**WORK REQUIRED**
Search each line of the data for the word "lines"; copy every line where it is found.

___

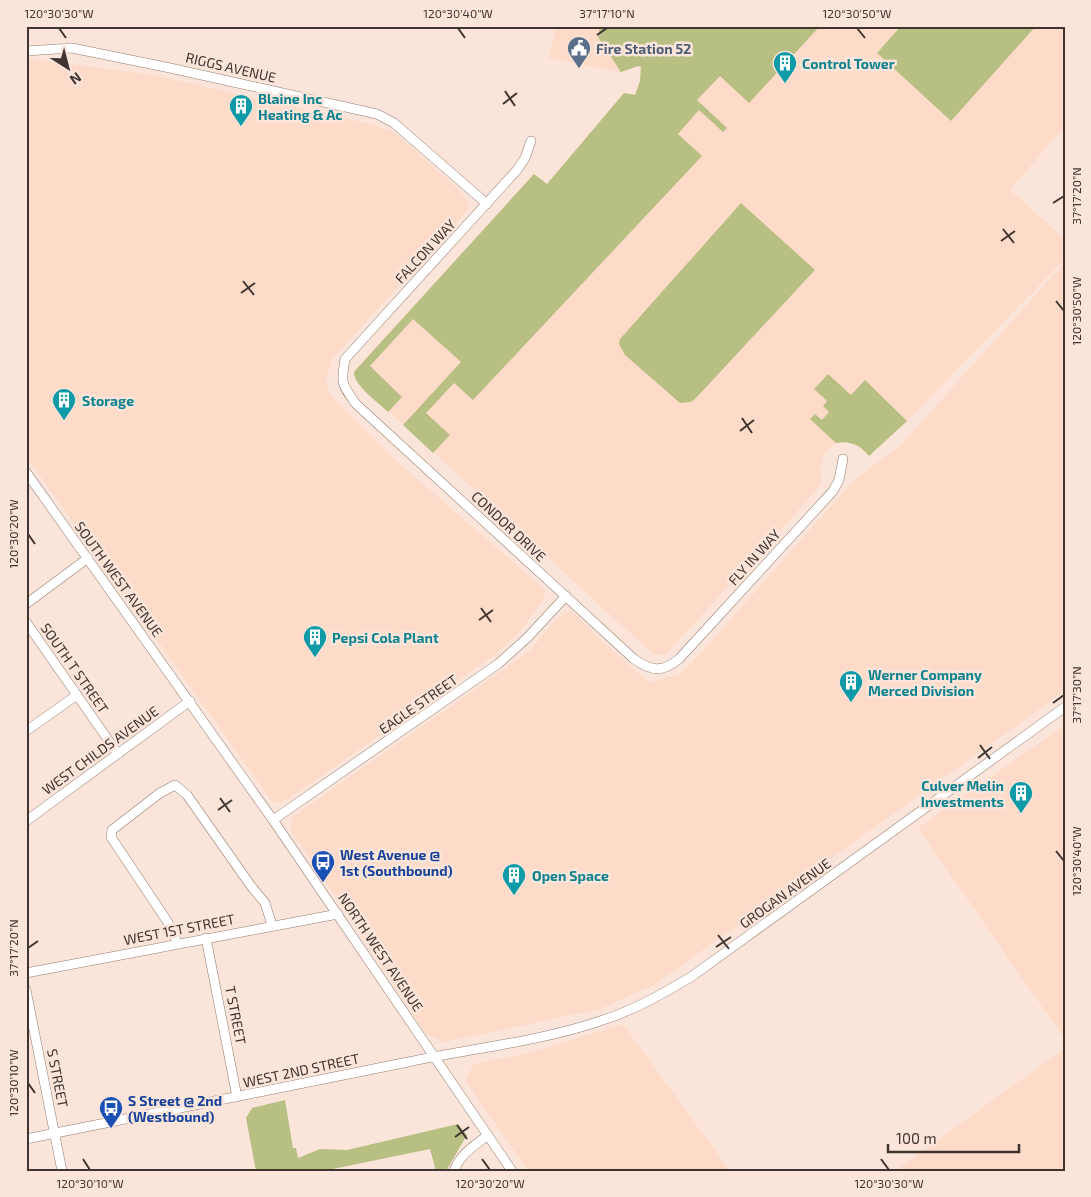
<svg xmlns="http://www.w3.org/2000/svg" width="1091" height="1197" font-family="'Exo 2',sans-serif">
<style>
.built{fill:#fddbc8}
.green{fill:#b8bf82}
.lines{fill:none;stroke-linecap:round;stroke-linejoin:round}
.minor-casing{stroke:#937b6e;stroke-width:10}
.minor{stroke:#fff;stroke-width:9}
.ticks{fill:none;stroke:#3f342f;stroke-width:2}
.labels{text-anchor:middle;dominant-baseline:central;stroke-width:5;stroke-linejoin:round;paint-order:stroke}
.service-label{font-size:14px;font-weight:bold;fill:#4e5e75;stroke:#fbe5da;text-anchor:start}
.culture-label{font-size:14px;font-weight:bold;fill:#0d838f;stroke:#fbe5da;text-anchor:start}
.street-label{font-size:14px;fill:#3f342f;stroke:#fbe5da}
.transit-label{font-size:14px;font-weight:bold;fill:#164399;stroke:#fbe5da;text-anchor:start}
.neatline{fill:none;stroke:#3f342f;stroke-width:2}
.ticks-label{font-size:12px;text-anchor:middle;fill:#3f342f}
</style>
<rect width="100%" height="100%" fill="#fbe5da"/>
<g class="built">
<path d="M551 26H1065V124L1059 136 1057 135 1010 190 1065 239V259L907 421 869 456 860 447 844 441 836 443 828 449 823 457 820 465 822 479 817 490 665 655H654L360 385 354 375 356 368 534 174 547 184 624 93 635 95 640 81V67L638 66 621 72 549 58 556 28Z"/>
<path d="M30 59 154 75 370 124 394 132 455 186 469 202 467 211 333 358 326 379 330 395 393 458 546 591 543 600 518 634 496 654 290 798 280 803 271 800 26 456V60Z"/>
<path d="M1065 262V691L654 985 600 1009 444 1042 426 1034 290 829 292 817 530 651 555 620 571 610 598 637 649 683 680 674 700 654 855 479 900 446Z"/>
<path d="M1065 725V1040L918 828Z"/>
<path d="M623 1024 730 1171H528L465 1080 474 1064 533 1052Z"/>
<path d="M1065 1048V1171H895Z"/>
</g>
<g class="green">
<path d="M600 26H820L749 103 720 76 697 100 727 128 723 132 699 110 678 134 702 156 473 400 454 383 426 413 450 435 433 453 403 425 461 362 413 319 370 366 402 397 388 412C379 403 353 385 354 372L534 174 547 184 624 93 635 95 640 81 641 67 638 66 621 72 598 37Z"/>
<path d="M901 26H1036L951 121 877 53Z"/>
<path d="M741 203 815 270 696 398 691 402 680 403 625 355 619 344 620 339Z"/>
<path d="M828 374 851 395 865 380 907 421 869 456C861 445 849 440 836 443L810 419 815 414 822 420 829 412 823 406 827 401 814 389Z"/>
<path d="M285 1100 293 1148H296L298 1158 320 1149 347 1150 458 1124 467 1135 446 1171H436L430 1149 323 1171H256L246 1118 252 1108Z"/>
</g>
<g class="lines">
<g class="minor-casing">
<g id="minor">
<path d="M26 51 72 48 170 68 377 114 394 123 487 204"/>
<path d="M531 141 525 158 517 170 345 359C341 384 341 383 356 404L634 659C651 671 662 673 679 659L833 491 839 480 843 459"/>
<path d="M26 472 273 820 512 1171"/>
<path d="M26 604 88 558"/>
<path d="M26 622 118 754"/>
<path d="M26 731 77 695"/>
<path d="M273 820 498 664 527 638 566 596"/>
<path d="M26 821 190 701"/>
<path d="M206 938 237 1097"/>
<path d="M178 944 167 921 111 837 112 830 160 793 175 785 187 795 251 886 265 903 272 925"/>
<path d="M26 973 338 914"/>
<path d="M26 990 62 1171"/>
<path d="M26 1139C153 1113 281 1088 408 1062 472 1048 538 1042 600 1021 633 1011 662 994 691 977L1065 707"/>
<path d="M454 1171C460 1154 474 1146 488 1135"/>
</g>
</g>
<use href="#minor" class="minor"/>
</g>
<path class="ticks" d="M59 28 66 38M458 28 465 38M857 28 865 38M597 35 607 28M505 91 515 106M503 104 517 93M1053 203 1064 196M1003 229 1014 243M1001 241 1015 231M243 281 254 295M241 293 255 283M1056 301 1064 311M742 418 752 433M740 431 754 420M28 534 35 544M481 608 491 622M479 620 493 610M1053 703 1064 695M980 745 990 759M978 758 992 747M220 798 230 812M218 810 232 800M1056 851 1064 861M718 935 729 949M716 947 731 937M28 948 38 941M28 1083 35 1093M457 1125 467 1139M455 1137 469 1127M83 1159 90 1170M482 1159 490 1170M881 1159 889 1170"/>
<defs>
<g id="civic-pin" transform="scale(1.25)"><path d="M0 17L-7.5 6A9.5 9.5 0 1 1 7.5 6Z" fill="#5c6f8a" stroke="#fbe5da"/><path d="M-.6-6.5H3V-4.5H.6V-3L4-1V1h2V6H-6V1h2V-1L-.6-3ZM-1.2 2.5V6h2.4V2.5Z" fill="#fff"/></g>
<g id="building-pin" transform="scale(1.25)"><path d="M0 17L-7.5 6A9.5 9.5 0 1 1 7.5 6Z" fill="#0f9aa8" stroke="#fbe5da"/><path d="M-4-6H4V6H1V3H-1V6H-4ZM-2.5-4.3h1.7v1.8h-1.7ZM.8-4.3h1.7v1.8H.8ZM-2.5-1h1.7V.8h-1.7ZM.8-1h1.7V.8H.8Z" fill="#fff"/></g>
<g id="bus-pin" transform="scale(1.25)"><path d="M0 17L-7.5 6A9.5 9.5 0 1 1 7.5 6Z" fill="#1a4fb4" stroke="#fbe5da"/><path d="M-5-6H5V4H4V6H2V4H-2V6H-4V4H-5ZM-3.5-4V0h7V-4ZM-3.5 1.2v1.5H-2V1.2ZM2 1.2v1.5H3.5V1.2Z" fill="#fff"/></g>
</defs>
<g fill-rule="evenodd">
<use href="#civic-pin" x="579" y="48"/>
<use href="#building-pin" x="785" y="63"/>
<use href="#building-pin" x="241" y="106"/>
<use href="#building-pin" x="64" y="400"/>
<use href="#building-pin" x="315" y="637"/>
<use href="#building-pin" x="851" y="682"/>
<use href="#building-pin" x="1021" y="793"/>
<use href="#bus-pin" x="323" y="862"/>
<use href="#building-pin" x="514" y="875"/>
<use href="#bus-pin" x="111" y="1108"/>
</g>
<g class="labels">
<g class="service-label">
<text x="596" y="48">Fire Station 52</text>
</g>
<g class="culture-label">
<text x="802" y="63">Control Tower</text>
<text x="258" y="98">Blaine Inc<tspan x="258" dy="16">Heating &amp; Ac</tspan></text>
<text x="82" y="400">Storage</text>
<text x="332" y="637">Pepsi Cola Plant</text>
<text x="868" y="674">Werner Company<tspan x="868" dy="16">Merced Division</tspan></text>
<text x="1004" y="785" text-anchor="end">Culver Melin<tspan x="1004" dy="16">Investments</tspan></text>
<text x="532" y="875">Open Space</text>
</g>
<g class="street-label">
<text transform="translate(231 67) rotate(13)">RIGGS AVENUE</text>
<text transform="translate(425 251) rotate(-47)">FALCON WAY</text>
<text transform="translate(509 526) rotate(43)">CONDOR DRIVE</text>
<text transform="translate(754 557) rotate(-48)">FLY IN WAY</text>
<text transform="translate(119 579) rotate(54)">SOUTH WEST AVENUE</text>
<text transform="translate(75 668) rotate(55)">SOUTH T STREET</text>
<text transform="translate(418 704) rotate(-35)">EAGLE STREET</text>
<text transform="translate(100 750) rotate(-36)">WEST CHILDS AVENUE</text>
<text transform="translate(785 893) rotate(-36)">GROGAN AVENUE</text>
<text transform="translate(179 929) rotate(-11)">WEST 1ST STREET</text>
<text transform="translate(381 952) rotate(56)">NORTH WEST AVENUE</text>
<text transform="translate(236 1015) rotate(79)">T STREET</text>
<text transform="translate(301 1070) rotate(-12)">WEST 2ND STREET</text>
<text transform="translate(58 1078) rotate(79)">S STREET</text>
</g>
<g class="transit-label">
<text x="340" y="854">West Avenue @<tspan x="340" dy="16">1st (Southbound)</tspan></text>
<text x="128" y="1100">S Street @ 2nd<tspan x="128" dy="16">(Westbound)</tspan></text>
</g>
</g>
<rect width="1091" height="1197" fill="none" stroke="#fbe5da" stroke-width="55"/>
<g transform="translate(68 68) rotate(144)" stroke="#fbe5da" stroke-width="4" paint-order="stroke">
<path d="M0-4L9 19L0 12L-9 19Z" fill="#3f342f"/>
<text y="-8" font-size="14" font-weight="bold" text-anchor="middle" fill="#3f342f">N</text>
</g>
<path d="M888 1144v8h131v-8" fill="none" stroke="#3f342f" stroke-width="2.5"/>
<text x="896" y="1144" font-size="15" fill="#3f342f" stroke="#fbe5da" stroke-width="4" paint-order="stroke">100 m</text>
<rect x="28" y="28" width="1036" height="1142" class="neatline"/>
<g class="ticks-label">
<text x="59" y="18">120°30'30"W</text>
<text x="458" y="18">120°30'40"W</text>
<text x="607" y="18">37°17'10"N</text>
<text x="857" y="18">120°30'50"W</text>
<text transform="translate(1077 196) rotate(-90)" y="4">37°17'20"N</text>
<text transform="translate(1077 311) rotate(-90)" y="4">120°30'50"W</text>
<text transform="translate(14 534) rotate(-90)" y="4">120°30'20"W</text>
<text transform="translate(1077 695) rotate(-90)" y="4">37°17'30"N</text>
<text transform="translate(1077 861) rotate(-90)" y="4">120°30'40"W</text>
<text transform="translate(14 948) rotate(-90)" y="4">37°17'20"N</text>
<text transform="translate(14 1083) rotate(-90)" y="4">120°30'10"W</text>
<text x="90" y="1188">120°30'10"W</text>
<text x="490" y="1188">120°30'20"W</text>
<text x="889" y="1188">120°30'30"W</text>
</g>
</svg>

___

**SOLUTION TO THIS TASK**
.lines{fill:none;stroke-linecap:round;stroke-linejoin:round}
<g class="lines">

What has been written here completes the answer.